CVP, Grüne, Pro Aarau und SP plädierten für Überweisung der Motion, die FDP dagegen. Aarau sei für die Schweizer Geschichte nie so wichtig gewesen wie am 12. April 1798, sagte Nora Riss (SP).

«Das Beste, was wir haben, ist die Demokratie», befand Ulrich Fischer (Pro Aarau). Es lohne sich, «1798» jedes Jahr zu reflektieren, erklärte Daniel Ballmer (Grüne). Der 12. April sei wohl der wichtigste Termin in der Geschichte der Stadt Aarau.

Peter Roschi (CVP) teilte zwar diese Einschätzung, äusserte aber leise Zweifel daran, dass ein grosses öffentliches Interesse an einem solchen Feiertag bestehe.

Matthias Zinniker (FDP) betonte, eine Feier müsste aus privaten Mitteln finanziert werden.
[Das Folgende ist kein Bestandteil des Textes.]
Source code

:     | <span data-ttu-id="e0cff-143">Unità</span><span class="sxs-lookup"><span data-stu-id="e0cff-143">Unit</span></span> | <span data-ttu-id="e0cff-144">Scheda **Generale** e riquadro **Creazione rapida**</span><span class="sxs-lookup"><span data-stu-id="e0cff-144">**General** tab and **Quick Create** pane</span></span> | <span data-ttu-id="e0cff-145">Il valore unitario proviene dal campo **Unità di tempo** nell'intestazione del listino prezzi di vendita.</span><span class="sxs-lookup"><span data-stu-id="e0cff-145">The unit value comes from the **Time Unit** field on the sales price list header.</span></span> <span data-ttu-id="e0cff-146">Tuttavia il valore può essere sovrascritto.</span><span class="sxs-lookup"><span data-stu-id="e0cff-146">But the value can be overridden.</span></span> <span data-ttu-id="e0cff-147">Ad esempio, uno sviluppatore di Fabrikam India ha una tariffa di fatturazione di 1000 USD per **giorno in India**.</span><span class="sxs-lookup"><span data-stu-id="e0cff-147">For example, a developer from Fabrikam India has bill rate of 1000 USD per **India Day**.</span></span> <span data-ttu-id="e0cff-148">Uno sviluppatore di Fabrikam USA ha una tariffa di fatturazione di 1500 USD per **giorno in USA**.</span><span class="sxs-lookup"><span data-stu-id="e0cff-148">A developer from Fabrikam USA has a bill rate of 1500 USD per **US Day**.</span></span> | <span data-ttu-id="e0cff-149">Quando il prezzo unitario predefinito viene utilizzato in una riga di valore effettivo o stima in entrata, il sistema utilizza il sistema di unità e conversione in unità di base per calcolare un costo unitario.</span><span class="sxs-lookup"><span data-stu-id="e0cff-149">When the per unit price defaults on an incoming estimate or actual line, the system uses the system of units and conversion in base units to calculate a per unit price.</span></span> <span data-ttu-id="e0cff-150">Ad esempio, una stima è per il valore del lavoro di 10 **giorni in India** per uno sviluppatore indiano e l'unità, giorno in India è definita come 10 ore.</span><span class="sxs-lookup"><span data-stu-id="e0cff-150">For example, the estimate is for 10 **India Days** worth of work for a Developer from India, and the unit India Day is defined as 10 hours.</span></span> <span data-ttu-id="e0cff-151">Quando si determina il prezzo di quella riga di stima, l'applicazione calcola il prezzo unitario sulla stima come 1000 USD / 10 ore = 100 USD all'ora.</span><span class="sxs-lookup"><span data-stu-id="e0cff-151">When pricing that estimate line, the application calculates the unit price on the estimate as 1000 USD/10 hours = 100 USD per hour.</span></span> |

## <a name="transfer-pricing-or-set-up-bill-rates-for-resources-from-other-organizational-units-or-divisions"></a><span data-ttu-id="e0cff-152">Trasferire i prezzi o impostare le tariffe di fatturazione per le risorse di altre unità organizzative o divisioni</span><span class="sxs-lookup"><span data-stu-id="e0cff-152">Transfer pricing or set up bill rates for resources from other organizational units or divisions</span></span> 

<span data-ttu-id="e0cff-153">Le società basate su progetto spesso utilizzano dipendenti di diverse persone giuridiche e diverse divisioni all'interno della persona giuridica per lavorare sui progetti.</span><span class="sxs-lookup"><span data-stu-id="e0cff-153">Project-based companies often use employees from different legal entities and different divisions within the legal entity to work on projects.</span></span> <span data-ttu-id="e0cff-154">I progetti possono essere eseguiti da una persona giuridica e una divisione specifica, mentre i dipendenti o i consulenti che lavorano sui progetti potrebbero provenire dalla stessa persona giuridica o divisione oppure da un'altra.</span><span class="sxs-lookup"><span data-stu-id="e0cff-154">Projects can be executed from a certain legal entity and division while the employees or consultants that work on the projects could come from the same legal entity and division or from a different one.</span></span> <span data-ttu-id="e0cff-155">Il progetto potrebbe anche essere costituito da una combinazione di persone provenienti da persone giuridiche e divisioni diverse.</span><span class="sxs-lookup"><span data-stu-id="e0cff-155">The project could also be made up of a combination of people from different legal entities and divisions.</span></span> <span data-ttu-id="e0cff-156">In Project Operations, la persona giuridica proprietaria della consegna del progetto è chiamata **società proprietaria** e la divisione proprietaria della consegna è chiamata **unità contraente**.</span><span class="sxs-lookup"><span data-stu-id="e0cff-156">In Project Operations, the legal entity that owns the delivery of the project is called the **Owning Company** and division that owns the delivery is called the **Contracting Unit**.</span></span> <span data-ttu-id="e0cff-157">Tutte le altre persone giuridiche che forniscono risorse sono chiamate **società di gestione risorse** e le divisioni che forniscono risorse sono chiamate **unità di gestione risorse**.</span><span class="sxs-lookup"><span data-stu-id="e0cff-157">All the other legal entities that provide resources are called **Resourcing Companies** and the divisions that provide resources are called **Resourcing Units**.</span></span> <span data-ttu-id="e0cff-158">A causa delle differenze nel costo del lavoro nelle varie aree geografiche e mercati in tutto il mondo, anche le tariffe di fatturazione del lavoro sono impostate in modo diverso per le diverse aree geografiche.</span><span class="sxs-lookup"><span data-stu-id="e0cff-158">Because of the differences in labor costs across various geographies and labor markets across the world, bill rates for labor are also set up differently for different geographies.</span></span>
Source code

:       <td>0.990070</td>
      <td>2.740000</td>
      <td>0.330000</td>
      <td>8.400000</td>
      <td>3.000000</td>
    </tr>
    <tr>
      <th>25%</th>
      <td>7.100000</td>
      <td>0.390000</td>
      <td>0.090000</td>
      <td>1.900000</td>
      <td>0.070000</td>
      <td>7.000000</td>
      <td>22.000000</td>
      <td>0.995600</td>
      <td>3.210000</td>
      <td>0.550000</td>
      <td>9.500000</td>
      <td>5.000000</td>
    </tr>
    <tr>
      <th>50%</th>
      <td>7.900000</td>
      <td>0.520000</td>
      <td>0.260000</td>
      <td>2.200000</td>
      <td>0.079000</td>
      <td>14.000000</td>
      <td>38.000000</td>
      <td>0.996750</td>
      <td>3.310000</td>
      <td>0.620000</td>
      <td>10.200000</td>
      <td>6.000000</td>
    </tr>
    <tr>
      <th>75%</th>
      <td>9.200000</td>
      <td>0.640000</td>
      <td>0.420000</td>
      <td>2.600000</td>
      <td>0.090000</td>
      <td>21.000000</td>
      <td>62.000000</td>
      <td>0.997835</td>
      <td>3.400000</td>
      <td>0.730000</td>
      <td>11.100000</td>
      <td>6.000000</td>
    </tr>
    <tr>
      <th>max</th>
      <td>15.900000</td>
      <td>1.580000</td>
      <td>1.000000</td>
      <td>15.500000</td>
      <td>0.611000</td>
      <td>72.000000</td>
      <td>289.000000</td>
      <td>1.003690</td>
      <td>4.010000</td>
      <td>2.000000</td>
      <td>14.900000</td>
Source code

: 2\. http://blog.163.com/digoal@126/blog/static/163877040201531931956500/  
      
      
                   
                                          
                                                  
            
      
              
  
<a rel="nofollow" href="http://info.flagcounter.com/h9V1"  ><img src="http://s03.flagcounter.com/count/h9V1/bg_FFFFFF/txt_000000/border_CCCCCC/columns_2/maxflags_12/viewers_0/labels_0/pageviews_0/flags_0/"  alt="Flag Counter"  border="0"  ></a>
Der freisinnige Stadtpräsident Hanspeter Hilfiker bezeichnete die Helvetische Republik als Zwangsregime, das mit französischer Waffenhilfe installiert worden sei.

Den 12. April 1798 zu feiern, heisse «die Wirren der Revolution und den Untergang eines maroden Systems» zu feiern.

Nichtsdestotrotz: Mit der am 12. April 1798 proklamierten helvetischen Verfassung begann die Entwicklung zum modernen, nur durch den Willen der Bürger legitimierten Verfassungs- und Verwaltungsstaat, der die Förderung des Gemeinwohls bezweckte (vgl. Historisches Lexikon der Schweiz).

Den Irrungen und Rückschlägen zum Trotz war somit die Helvetik (1798–1803) ein grundlegender Meilenstein auf dem Weg zum freisinnig geprägten Bundesstaat von 1848.